Content starts
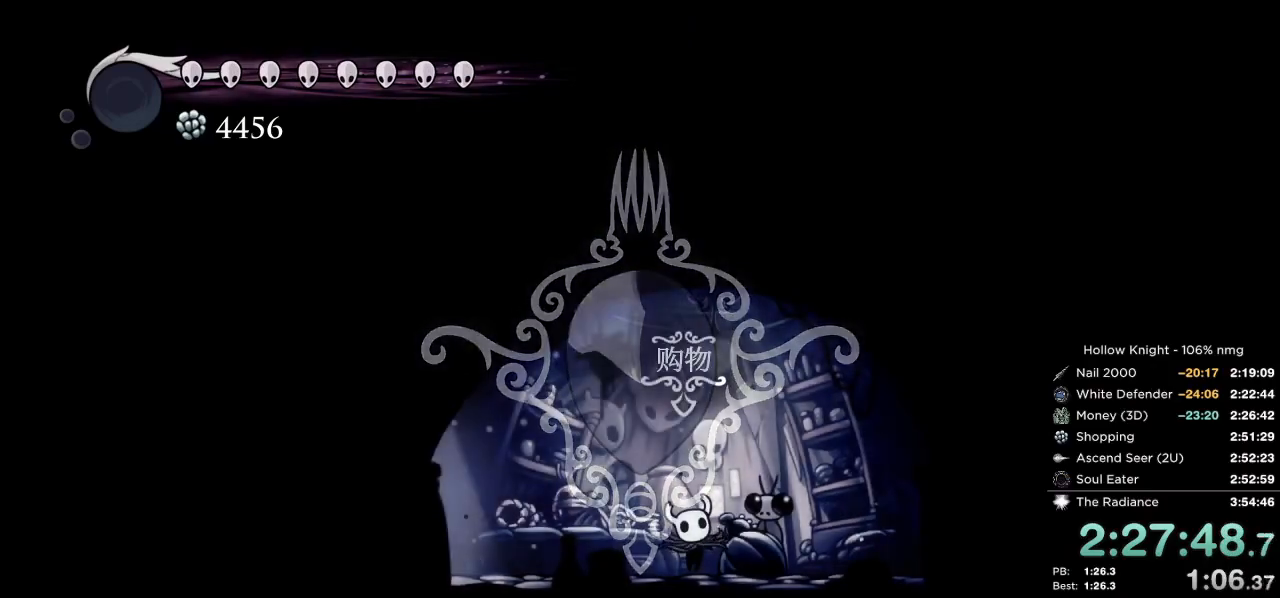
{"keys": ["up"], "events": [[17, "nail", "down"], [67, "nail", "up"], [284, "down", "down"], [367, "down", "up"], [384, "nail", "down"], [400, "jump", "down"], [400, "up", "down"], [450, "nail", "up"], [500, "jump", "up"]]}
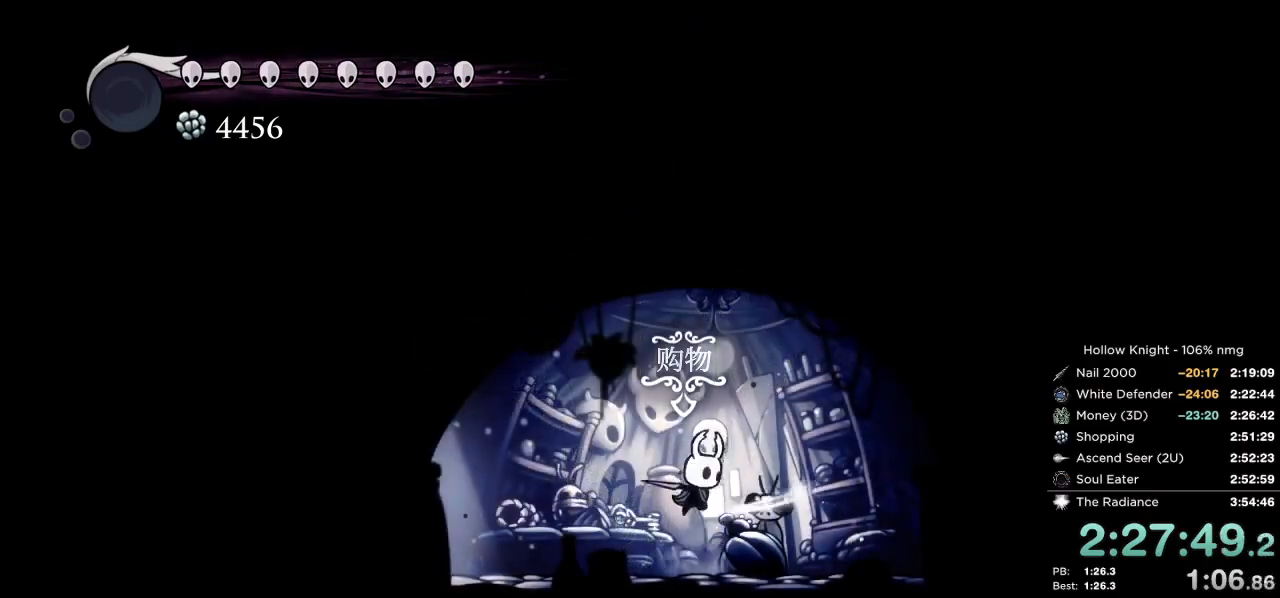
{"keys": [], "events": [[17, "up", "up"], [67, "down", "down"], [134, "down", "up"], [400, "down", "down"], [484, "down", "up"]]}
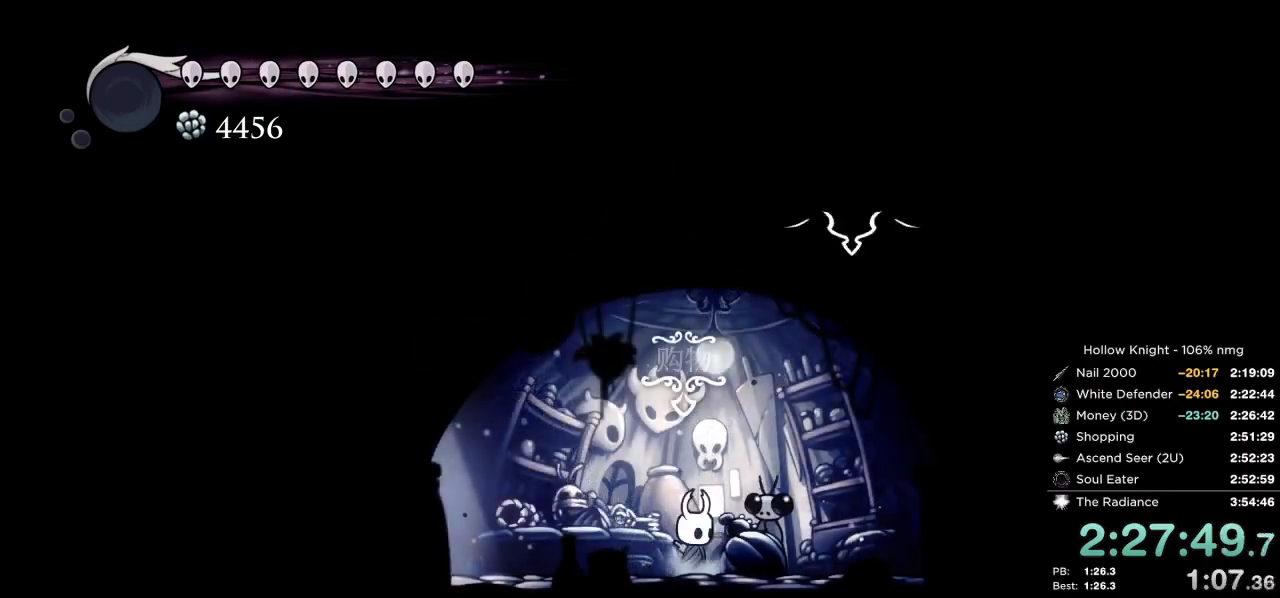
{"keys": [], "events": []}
Content ends
Your task:
Once the pictures are set aside, output all of the data above verbatim.

Your response:
{"keys": ["up"], "events": [[17, "nail", "down"], [67, "nail", "up"], [284, "down", "down"], [367, "down", "up"], [384, "nail", "down"], [400, "jump", "down"], [400, "up", "down"], [450, "nail", "up"], [500, "jump", "up"]]}
{"keys": [], "events": [[17, "up", "up"], [67, "down", "down"], [134, "down", "up"], [400, "down", "down"], [484, "down", "up"]]}
{"keys": [], "events": []}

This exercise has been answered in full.